Counting Rules application for an hypothesis testing example

50 Views Asked by At

I´m studying the book "Common errors in statistics and how to avoid them" by Phillip I. Good and James W. Hardin. I´m in the second part: Foundations, and i found an example that is used to show where to use a one sided or two sided test, but I don´t understand how the author use counting rules in the example:

One-Sided or Two-Sided

Suppose on examining the cancer registry in a hospital, we uncover the following data that we put in the form of a 2 × 2 contingency table.

enter image description here

The 9 denotes the number of males who survived, the 1 denotes the number of males who died, and so forth. The four marginal totals or marginals are 10, 14, 13, and 11. The total number of men in the study is 10, and 14 denotes the total number of women, and so forth.

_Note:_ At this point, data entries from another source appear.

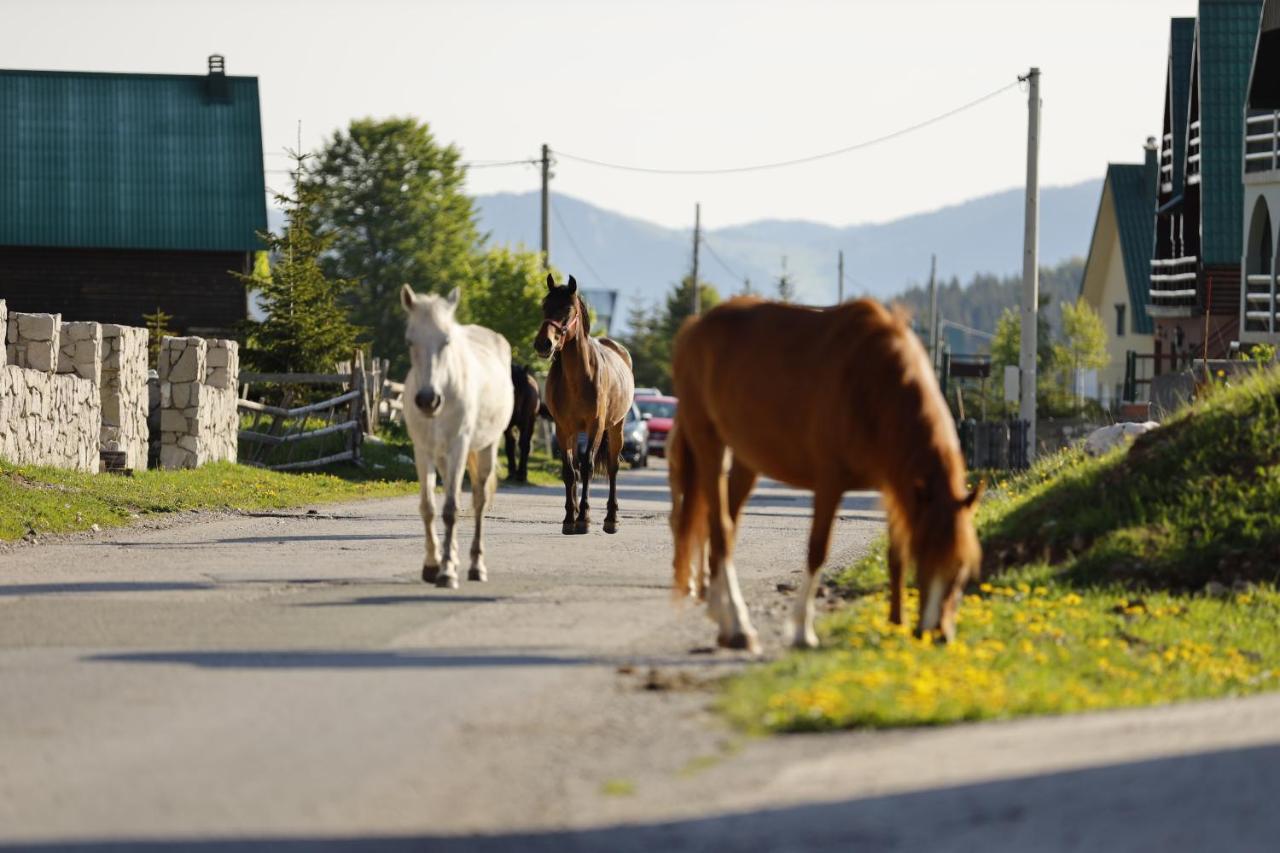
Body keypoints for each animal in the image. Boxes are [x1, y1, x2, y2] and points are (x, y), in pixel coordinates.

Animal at [404, 284, 514, 584]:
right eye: (410, 342)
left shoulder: (459, 447)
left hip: (486, 447)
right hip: (443, 457)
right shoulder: (423, 450)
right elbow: (429, 507)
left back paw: (476, 567)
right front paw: (434, 565)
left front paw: (446, 574)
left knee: (479, 500)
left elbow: (451, 510)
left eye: (446, 341)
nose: (428, 400)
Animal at [532, 272, 632, 532]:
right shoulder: (562, 427)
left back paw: (611, 518)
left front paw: (584, 518)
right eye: (544, 306)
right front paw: (570, 518)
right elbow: (570, 471)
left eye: (567, 309)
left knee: (612, 467)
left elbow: (587, 466)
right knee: (576, 466)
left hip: (616, 427)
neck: (578, 377)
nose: (543, 344)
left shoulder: (596, 425)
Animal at [670, 295, 977, 648]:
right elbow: (817, 551)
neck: (872, 383)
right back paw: (739, 626)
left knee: (725, 528)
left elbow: (896, 553)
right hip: (709, 445)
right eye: (924, 559)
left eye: (961, 568)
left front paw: (895, 624)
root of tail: (695, 327)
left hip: (746, 460)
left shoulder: (895, 486)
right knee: (721, 530)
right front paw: (802, 630)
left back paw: (722, 620)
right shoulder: (830, 483)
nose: (937, 634)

The marginals in this table are fixed because, indisputably, there are 11 dead bodies among the 24 persons in the study and 14 women. Suppose that before completing the table we lost the subject IDs, so that we could no longer identify which subject belonged in which category. Imagine you are given two sets of 24 labels. The first set has 14 labels with the word “woman” and 10 labels with the word “man.” The second set of labels has 11 labels with the word “dead” and 12 labels with the word “alive.” Under the null hypothesis, you are allowed to distribute the labels to subjects independently of one another. One label from each of the two sets per subject, please.

There are a total of $\binom{24}{10}$ ways you could assign the labels.$\binom{14}{10}\binom{10}{1}$ of the assignments result in tables that are as extreme as our original table, (that is, in which 90% of the men survive) and in tables that are more extreme (100% of the men survive). This is a very small fraction of the total, so we conclude that a difference in survival rates of the two sexes as extreme as the difference we observed in our original table is very unlikely to have occurred by chance alone.

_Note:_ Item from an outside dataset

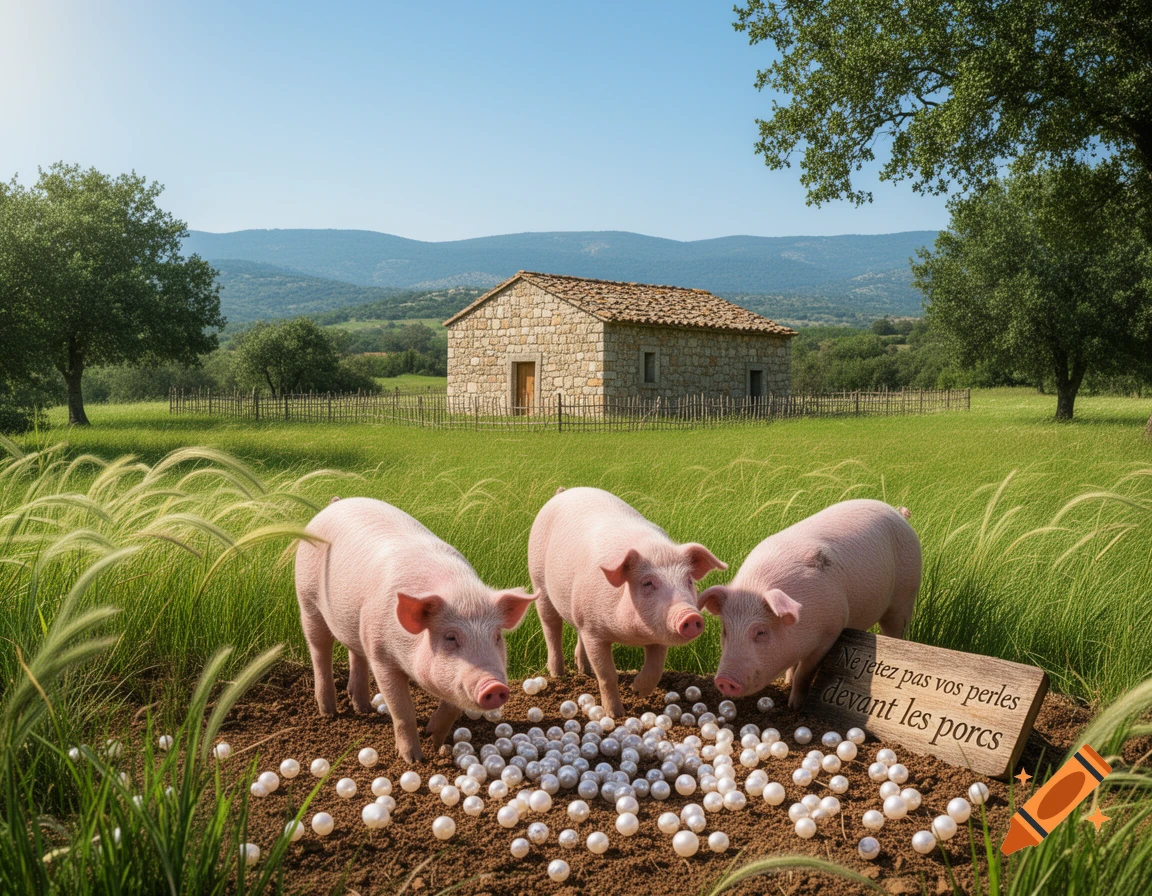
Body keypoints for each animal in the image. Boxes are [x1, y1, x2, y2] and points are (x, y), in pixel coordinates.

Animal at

I have bolded the part I don´t get. I do understand how combinatorics works. I think what I need help with is with how to express the decisión algorithm needed. can someone help me with this?

1

There are 1 best solutions below

0
On BEST ANSWER

The test introduced here is Fisher's Exact test. In my Comment, I recommended you try the Wikipedia explanation of this test (just click on Example in the Comment).

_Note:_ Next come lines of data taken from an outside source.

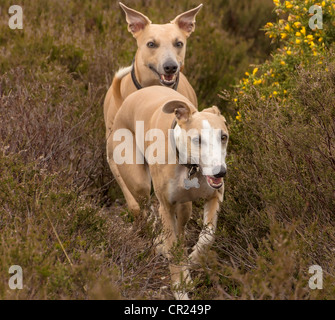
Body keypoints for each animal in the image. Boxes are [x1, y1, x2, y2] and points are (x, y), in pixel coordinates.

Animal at [109, 85, 230, 300]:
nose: (220, 172)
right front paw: (179, 290)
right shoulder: (165, 206)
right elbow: (173, 248)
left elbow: (207, 237)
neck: (190, 166)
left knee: (180, 230)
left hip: (184, 207)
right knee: (147, 210)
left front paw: (193, 259)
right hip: (139, 183)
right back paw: (160, 243)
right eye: (197, 140)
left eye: (223, 137)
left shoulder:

However, this test uses the 'hypergeometric distribution', which may be in your text or class notes. (But if not, then you can google it.) Here is an explanation of the probabilities used in the test.

Suppose an urn contains 24 balls, 10 blue (men) and 14 pink (women). You are going to select 11 balls (died) at random without replacement. The probability of getting exactly $X = 1$ red ball out of 11 is as follows: $$ P(X = 1) = \frac{{10 \choose 1}{14 \choose 10}}{24 \choose 11} = 0.00401.$$

This can be computed in R software in two different ways as follows:

dhyper(1, 10, 14, 11)
[1] 0.004010185
choose(10, 1)*choose(14,10)/choose(24,11)
[1] 0.004010185

The computation uses the PDF (or PMF) of the hypergeometric distribution dhyper as programmed into R. The second uses the relevant 'binomial coefficients'.

If we want $P(X \le 1) = P(X = 0) + P(X = 1) = 0.00415,$ we can use the hypergeometric CDF phyper:

phyper(1, 10, 14, 11)
[1] 0.00415601

P-value of Fisher's Exact test: The null hypothesis of the test is that the proportion of deaths is the same among men and women. Because the probability of getting result as extreme (only one of the men died) or more extreme (none or one died), we say that the P-value of of the test is $0.00415 < 5\%$ so we reject the null hypothesis at the 5% level (even at the 1% level.